_Activity A_.
In the passage on corporate reserves, on what date is the federal budget set to be presented?
_Activity B_.
From the passage on corporate reserves, list Company X's 2023 revenue, expenses, and profit with their amounts.
_Activity C_.
Translate this sentence from the passage on corporate reserves into Spanish: "Industry experts are expecting the finance minister Ishaq Dar led team to levy a tax on companies’ reserves."

_Reading passage_.
The sudden increase in authorised share capital by all of these companies has likely been prompted by tax reforms expected to be included in the upcoming federal budget which is set to be presented on the 9th of June. Industry experts are expecting the finance minister Ishaq Dar led team to levy a tax on companies’ reserves. In order to circumvent this tax, companies are seeking to deplete their reserves by increasing dividends amongst shareholders. 

But what are the mechanics of this? Let’s start by understanding the basics. 

Accounting 101

When companies declare their profits, it’s not necessary that they keep all the profits to themselves. They distribute some profits among shareholders in the form of dividends, and the rest they retain for themselves. However, this profit does not always mean that there is cash left with the company. 

Let’s take an example. In 2023, Company X makes a revenue of Rs 100 million. Out of the total revenue, Rs 80 million were the expenses incurred by the company, which means that the company is now left with a profit of Rs 20 million. One option would be to distribute the Rs 20 million amongst shareholders. Company X has four shareholders, so each would receive Rs 200,000 consequently. Another option is that the company retains the profits. 

On the other hand, if the company decides to distribute all profits, it requires cash and it’s not necessary for the company to be already holding the cash. As Company X made a profit of Rs 20 million, you may assume that it already has the amount. Whilst that may also be the case, sometimes it may have cash below or above the total profit amount. How does this happen?

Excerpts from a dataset
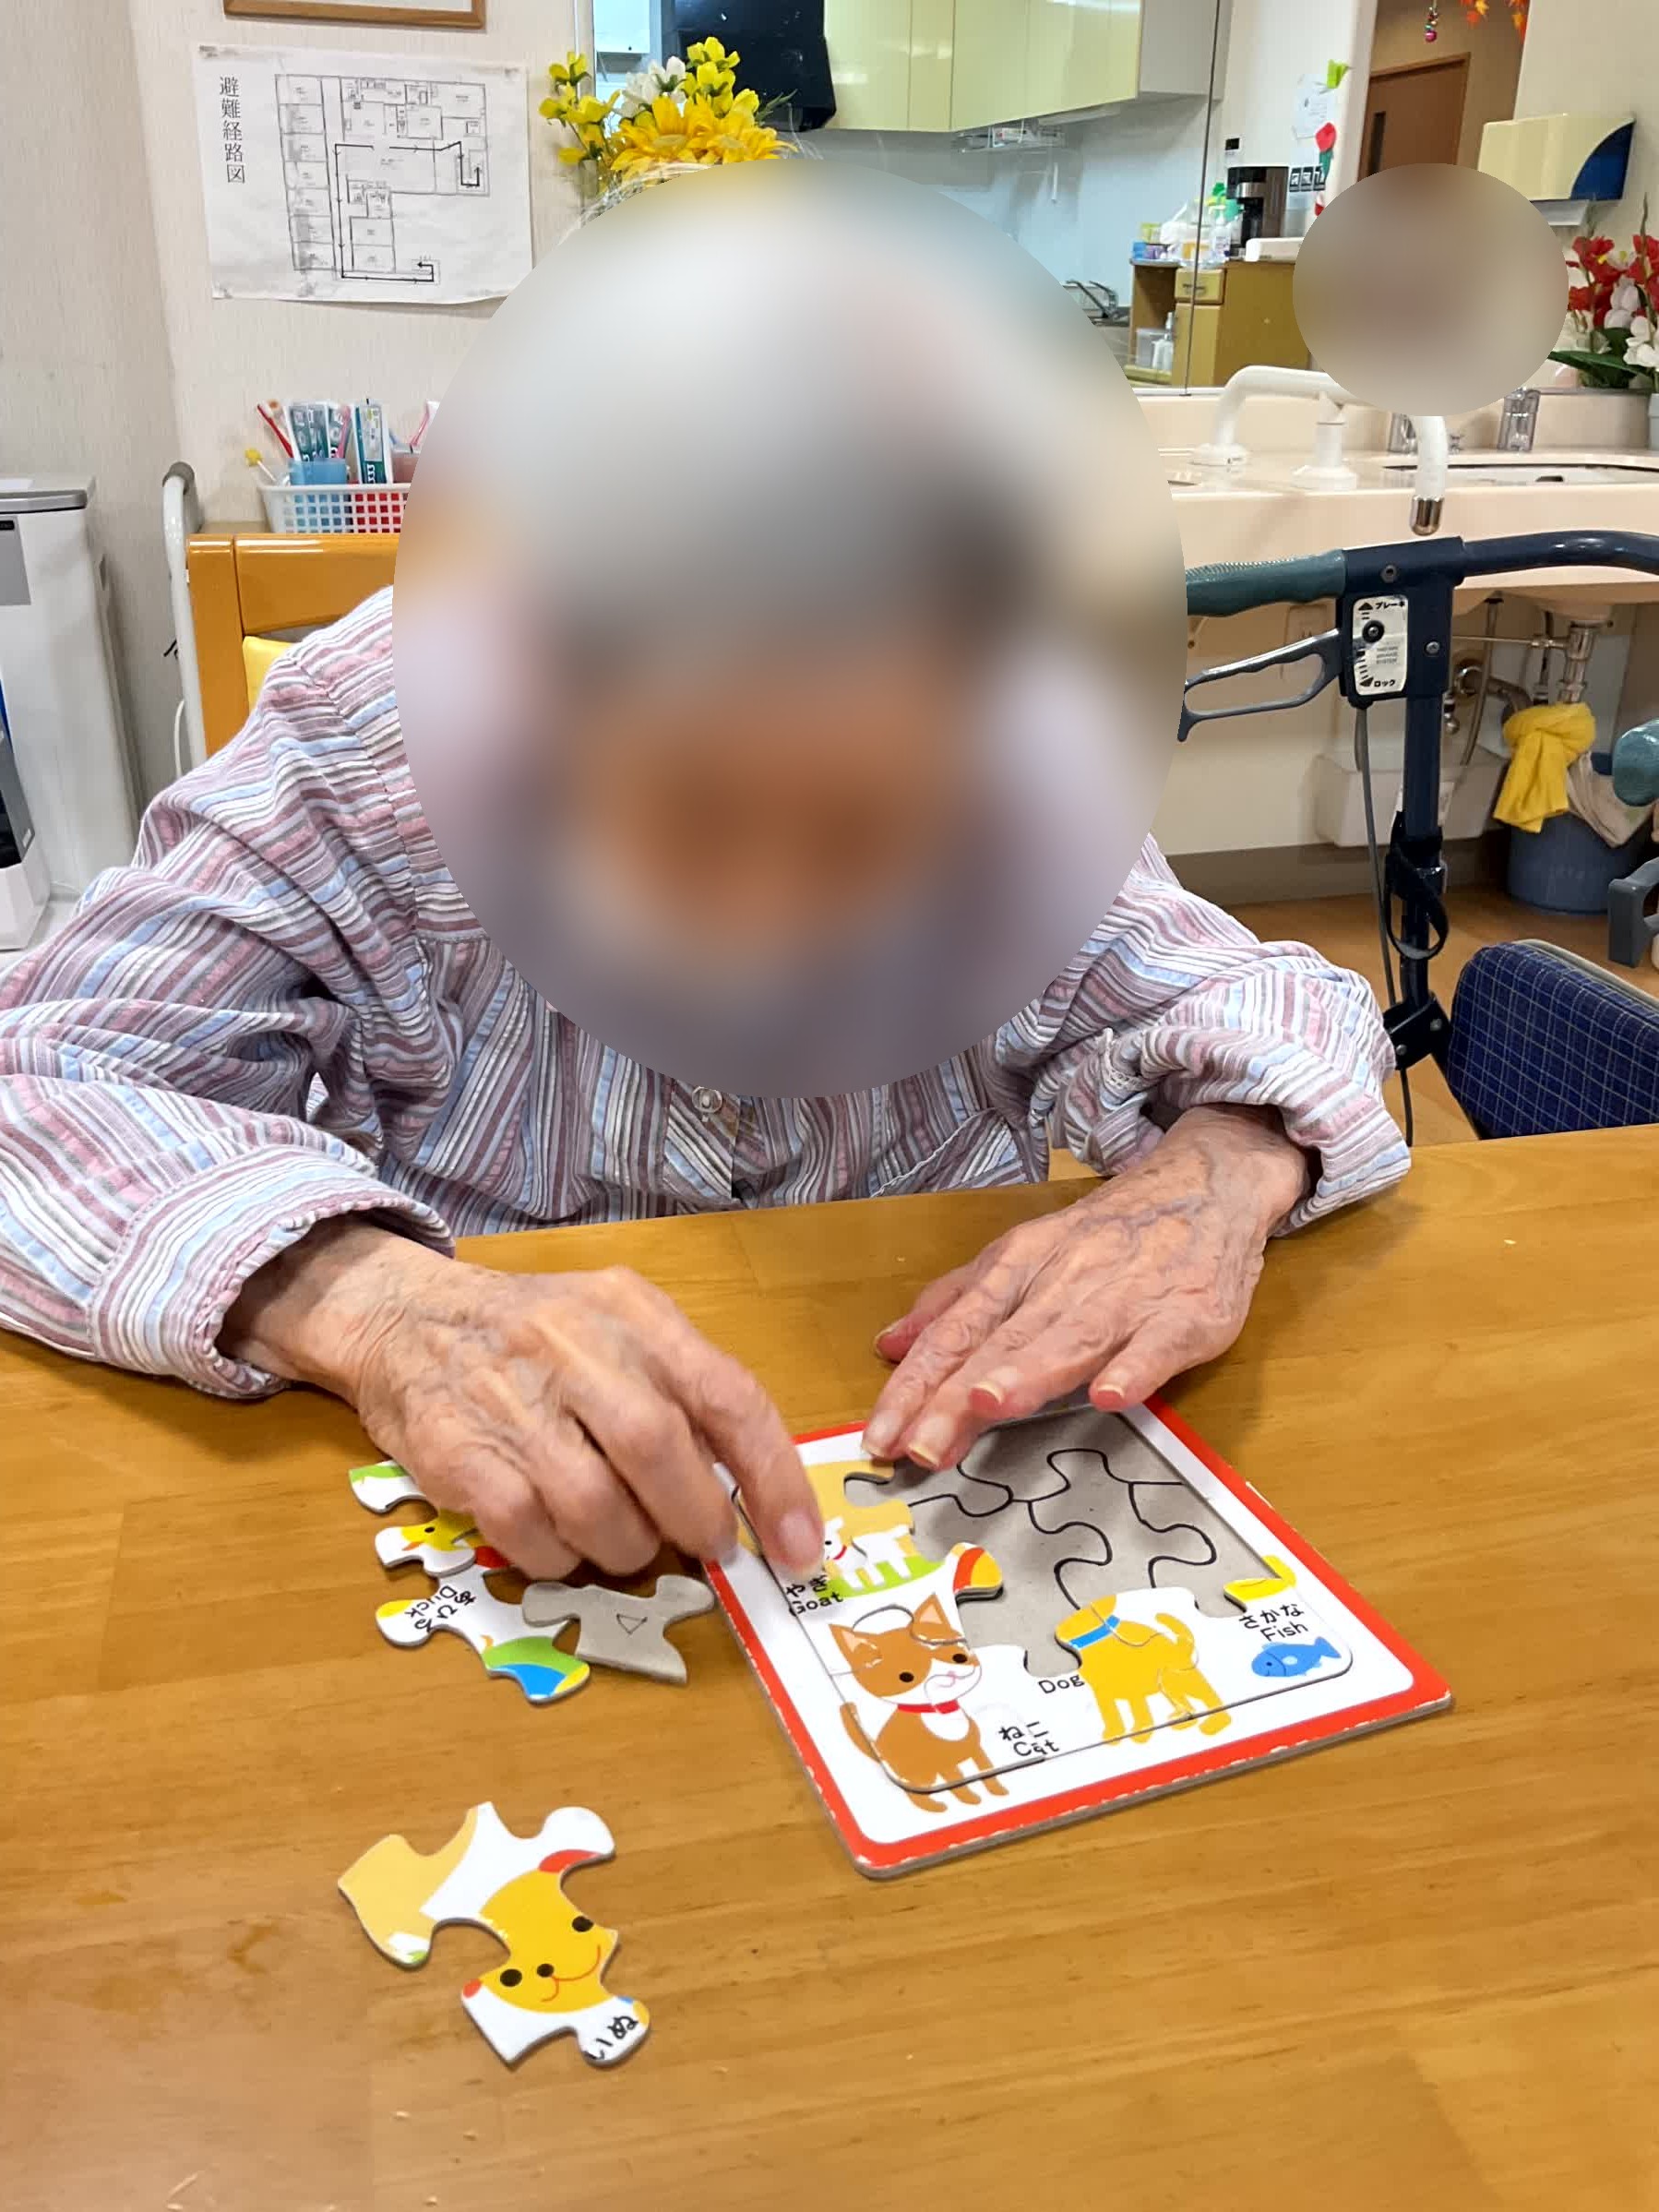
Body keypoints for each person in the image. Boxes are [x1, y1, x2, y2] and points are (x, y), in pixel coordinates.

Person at [0, 580, 1407, 1586]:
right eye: (692, 813)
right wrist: (376, 1306)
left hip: (908, 1444)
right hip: (467, 1477)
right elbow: (46, 1077)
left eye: (860, 831)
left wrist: (1215, 1168)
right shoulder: (376, 725)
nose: (771, 919)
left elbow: (1255, 1004)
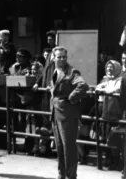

_Written solution A_.
On the 9th of June.

_Written solution B_.
Revenue: Rs 100 million
Expenses: Rs 80 million
Profit: Rs 20 million

_Written solution C_.
Los expertos del sector esperan que el equipo dirigido por el ministro de Finanzas, Ishaq Dar, imponga un impuesto sobre las reservas de las empresas.